[Texto fornecido]

..............................

De tarde, poucas pessoas entraram na loja da rua do Ouro, em Lisboa, mas o dia na Azevedo Pinho & Jesus já estava feito. Antes do almoço, a casa de compra e venda de ouro e prata usados e de penhores comprou uma barra de ouro a duas brasileiras, perto dos 30 anos, que receberam dois mil euros isentos de qualquer imposto. Como Maria João Barbosa não tinha nenhuma barra de ouro no cofre da casa, fundada há 68 anos, vai mantê-la ali algum tempo. “É ouro de investimento, em que nunca se perde dinheiro”, garante a filha do proprietário, João Barbosa. Já o conjunto de moedas da contrastaria (ouro puro), adquiridas por €4 mil a uma portuguesa de meia-idade, vão para derreter.

..............................

[Dados a examinar]
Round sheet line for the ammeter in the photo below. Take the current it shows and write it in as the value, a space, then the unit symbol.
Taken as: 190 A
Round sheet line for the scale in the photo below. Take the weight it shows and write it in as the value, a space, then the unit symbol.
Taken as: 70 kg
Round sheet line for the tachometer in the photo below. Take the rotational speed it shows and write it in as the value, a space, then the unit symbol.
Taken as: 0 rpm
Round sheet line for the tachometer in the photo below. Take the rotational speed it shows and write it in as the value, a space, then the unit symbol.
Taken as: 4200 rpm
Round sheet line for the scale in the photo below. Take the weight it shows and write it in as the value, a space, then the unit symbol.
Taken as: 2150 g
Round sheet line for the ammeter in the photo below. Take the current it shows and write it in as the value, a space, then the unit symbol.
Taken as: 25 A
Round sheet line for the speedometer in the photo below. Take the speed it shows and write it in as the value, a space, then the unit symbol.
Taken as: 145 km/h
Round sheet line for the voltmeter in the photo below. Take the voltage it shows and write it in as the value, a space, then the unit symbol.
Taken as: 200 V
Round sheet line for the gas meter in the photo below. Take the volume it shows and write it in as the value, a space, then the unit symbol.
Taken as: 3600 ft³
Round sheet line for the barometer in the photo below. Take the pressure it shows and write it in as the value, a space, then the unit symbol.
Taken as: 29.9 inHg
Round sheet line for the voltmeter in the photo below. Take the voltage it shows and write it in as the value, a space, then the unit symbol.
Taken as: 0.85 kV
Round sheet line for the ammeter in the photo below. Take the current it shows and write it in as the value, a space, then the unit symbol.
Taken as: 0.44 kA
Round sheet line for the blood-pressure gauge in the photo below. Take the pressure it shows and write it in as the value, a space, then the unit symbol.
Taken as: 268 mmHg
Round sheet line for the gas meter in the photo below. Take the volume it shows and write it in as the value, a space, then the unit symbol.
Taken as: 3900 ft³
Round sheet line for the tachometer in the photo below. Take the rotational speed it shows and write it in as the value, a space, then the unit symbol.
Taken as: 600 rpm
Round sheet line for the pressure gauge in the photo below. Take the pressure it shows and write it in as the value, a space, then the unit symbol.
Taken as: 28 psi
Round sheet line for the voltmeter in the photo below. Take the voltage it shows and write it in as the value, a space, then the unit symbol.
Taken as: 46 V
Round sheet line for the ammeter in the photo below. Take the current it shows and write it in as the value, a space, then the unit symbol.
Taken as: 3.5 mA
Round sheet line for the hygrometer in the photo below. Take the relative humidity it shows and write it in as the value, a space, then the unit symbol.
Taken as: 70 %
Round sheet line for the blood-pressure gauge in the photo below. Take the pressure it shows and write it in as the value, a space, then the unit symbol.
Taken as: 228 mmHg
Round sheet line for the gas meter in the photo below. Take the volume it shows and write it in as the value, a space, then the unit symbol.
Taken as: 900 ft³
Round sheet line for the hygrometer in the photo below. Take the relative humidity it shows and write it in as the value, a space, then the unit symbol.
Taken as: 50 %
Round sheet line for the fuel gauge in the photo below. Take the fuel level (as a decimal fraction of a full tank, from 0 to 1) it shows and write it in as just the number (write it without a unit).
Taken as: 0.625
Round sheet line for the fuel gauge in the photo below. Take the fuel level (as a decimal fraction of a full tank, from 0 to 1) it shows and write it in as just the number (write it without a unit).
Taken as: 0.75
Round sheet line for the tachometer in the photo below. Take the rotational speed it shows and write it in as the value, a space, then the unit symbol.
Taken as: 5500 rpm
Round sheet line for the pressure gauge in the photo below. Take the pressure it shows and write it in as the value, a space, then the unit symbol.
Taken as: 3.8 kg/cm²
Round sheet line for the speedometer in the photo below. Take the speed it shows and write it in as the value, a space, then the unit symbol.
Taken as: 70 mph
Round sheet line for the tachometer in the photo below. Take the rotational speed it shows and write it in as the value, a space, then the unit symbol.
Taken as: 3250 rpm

..............................

[Lista de atividades]
1. Como resumiria em duas frases o texto sobre a loja de ouro da rua do Ouro?
2. Escreva a continuação do texto sobre a loja de ouro da rua do Ouro, a partir da última frase apresentada.

[As suas respostas]
1. Antes do almoço, a Azevedo Pinho & Jesus, casa de compra e venda de ouro e prata usados e de penhores na rua do Ouro, em Lisboa, comprou a duas brasileiras uma barra de ouro por dois mil euros isentos de imposto. Maria João Barbosa vai guardar a barra no cofre algum tempo, porque a casa não tinha nenhuma, mas as moedas de ouro puro compradas por €4 mil a uma portuguesa de meia-idade vão para derreter.

2.
Apesar de instalada uma crise socioeconómica mundial e o desemprego estar a crescer no País – 407 302 inscritos nos centros de emprego, segundo o Instituto do Emprego e Formação Profissional, uma subida de 37% em julho face ao mesmo mês de 2019 –, os portugueses não estão a recorrer em massa à venda ou ao empenhamento das suas joias para assim obterem dinheiro rápido e conseguirem fazer face às despesas. Mesmo com a cotação do ouro a atingir máximos históricos (ver caixa).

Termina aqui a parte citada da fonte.